Ever since the inception of Shields Up, the development of which began days after Zone Labs received its patent for 'True Vector' technology, personal firewalls have been the rage. Ever since the millennium 'privacy' and 'security' have been the buzzwords of the New Age. Corporate and home users alike have understood the inherent dangers of unprotected surfing. While corporations have more to think about, they also have more going for them. LANs set up proxies which are true firewalls between the inner and outer worlds. And it is through sales to corporations that the firewall vendors make their money. Yet it is through the dissemination of similar products to home users that they get the word out and around. And up until now home users have felt relatively content and relaxed about their security issues, so long as they have some kind of firewall running on their machines.

Then came LeakTest, which opened the debate to what was happening to traffic in the reverse direction. Zone Alarm was naturally a step ahead of the field here, but the competition soon caught up, and then, as all would have it, personal computers running a direct connection to the Internet were well protected again.
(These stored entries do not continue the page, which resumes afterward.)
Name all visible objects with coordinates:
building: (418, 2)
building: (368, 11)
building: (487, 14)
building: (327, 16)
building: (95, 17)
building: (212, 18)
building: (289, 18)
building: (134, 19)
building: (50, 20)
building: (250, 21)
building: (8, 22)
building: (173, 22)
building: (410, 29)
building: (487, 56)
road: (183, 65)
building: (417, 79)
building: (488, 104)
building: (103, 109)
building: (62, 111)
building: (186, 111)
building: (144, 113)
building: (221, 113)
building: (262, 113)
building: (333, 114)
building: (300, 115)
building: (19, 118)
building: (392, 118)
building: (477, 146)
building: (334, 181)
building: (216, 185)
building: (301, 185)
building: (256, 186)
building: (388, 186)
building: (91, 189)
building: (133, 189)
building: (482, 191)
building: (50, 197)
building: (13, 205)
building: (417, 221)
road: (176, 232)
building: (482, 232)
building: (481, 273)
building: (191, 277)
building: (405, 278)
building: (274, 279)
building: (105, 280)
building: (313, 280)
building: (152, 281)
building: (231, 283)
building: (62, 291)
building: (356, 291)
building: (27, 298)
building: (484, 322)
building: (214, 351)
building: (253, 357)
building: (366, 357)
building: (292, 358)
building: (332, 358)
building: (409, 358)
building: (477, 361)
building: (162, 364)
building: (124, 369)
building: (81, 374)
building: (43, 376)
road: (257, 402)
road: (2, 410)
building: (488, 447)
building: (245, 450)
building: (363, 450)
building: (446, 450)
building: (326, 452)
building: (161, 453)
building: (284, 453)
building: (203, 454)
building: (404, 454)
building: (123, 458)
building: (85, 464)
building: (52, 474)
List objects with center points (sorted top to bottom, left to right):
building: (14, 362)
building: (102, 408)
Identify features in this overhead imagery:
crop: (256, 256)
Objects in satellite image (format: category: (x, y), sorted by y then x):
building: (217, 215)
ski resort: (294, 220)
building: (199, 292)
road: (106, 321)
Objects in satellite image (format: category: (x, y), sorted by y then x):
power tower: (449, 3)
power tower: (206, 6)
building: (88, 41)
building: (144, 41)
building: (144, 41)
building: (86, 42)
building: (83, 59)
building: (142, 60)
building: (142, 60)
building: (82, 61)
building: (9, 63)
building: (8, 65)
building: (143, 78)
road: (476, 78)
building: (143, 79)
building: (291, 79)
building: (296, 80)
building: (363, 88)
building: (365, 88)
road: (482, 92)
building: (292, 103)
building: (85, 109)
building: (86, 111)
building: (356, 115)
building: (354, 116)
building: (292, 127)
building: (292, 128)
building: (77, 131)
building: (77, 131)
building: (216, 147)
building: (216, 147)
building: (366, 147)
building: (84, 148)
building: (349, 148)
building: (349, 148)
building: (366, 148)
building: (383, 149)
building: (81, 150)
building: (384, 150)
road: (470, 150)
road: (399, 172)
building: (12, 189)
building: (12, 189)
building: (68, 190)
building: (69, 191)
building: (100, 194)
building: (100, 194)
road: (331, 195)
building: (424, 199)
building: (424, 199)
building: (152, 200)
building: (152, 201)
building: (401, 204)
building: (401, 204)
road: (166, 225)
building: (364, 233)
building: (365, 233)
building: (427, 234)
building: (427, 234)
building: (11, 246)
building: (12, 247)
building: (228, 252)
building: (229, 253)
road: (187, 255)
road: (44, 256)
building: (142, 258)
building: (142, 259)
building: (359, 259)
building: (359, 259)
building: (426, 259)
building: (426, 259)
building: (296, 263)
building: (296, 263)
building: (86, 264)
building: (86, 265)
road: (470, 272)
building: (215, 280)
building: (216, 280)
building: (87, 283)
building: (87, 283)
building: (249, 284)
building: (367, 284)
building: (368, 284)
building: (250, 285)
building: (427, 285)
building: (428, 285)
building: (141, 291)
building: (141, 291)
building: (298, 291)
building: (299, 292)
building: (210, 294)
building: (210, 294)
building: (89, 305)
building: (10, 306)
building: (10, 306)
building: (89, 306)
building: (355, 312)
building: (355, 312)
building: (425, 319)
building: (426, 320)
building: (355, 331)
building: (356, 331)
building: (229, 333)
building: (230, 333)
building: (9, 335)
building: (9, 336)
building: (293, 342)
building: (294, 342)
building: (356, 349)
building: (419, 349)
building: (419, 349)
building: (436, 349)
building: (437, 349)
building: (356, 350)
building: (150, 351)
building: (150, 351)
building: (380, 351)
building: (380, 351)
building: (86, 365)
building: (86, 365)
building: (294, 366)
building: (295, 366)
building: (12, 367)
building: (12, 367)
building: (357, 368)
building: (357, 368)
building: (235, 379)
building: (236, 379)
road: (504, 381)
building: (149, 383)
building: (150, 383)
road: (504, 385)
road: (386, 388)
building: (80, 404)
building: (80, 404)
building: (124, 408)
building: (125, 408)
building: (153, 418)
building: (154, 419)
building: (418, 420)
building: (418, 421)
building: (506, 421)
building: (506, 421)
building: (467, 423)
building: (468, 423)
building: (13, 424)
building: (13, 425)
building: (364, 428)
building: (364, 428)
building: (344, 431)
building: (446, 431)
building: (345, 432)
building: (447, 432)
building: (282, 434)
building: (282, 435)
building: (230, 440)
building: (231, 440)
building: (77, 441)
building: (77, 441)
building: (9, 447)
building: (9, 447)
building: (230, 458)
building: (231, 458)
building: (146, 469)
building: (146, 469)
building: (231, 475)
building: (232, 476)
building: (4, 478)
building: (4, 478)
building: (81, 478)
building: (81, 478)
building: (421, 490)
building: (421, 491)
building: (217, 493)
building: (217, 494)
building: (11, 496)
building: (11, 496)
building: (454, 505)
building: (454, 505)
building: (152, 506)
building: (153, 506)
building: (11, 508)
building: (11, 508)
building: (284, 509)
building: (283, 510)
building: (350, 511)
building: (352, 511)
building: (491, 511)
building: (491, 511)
A number of related programs were to soon prove them wrong. First came TooLeaky, then a day later Firehole, then an application kept under wraps for weeks, Outbound, made its way to BugTraq and Intrusions.

The reactions of the firewall vendors varied from compliance to denial. Perhaps the worst of the offenders was McAfee's own Zone Alarm Pro, where suddenly the exploding scandals were no longer happening according to plan. Outbound proved that proper protection was nigh on impossible on a personal computer directly connected to the Internet, and the media complied by burying the issue as best they can.

That was yesterday. Today a clever Italian took TooLeaky and Firehole one step further. Employing a technique Gregor Freund was cheeky enough to call 'a Windows bug' but which has been a necessary complement to that operating system almost since its inception, this clever programmer again tried the piggyback trick - latch onto an accepted application which has already been allowed to communicate with the Internet. But this time the target was new. No longer trying to find applications which are already approved by the firewall, the new trick simply latched onto the firewall itself.

No firewall in existence checks itself at runtime to see if it itself should be allowed Internet access. This glitch, this blind side, has been there all along, and it hasn't taken any fantastic code to create. All it's taken is someone with the ability to see beyond the hype that has become the personal firewall market.

And while the idea itself is genial, it is also foreboding, and in essence spells the end of personal firewall security issues as we know them. No machine can ever be secure, as Tom Liston and others have said all along, as long as the firewall is on the same machine it is trying to protect. Something will always be able to get into that machine space and corrupt the protective measures.

Corrupting a firewall in a network is not an impossible task, but it is more difficult by a significant factor. We see vulnerabilities all the time in Microsoft products, yet even the cleverest hackers are not able to wreak complete havoc unless they can gain complete or root access to the target machines - in which case it's 'game over' anyway. But the idea of in stealth planting a spy on a remote machine without this extra effort - and on a proxy to boot - is for the moment relatively improbable. For now, corporations can catch their breath, as long as they are running good security on a proxy between their LAN and the world outside.

Home PCs connected directly to the Internet are another matter. While no one can successfully argue that a PC is not even marginally more secure with a firewall or two or three running, the baked-in assumption that these products imply total security has today been proven to be not only wrong, but downright dangerous.

It's time for home PC users to reassess their use of personal firewalls. It's time for these 'network security hobbyists' to assess their innate ability to fight intrusion without the use of this latest generation of rainmaker applications.

Let the corporate users continue to protect themselves as best they can. But let the home users understand and beware.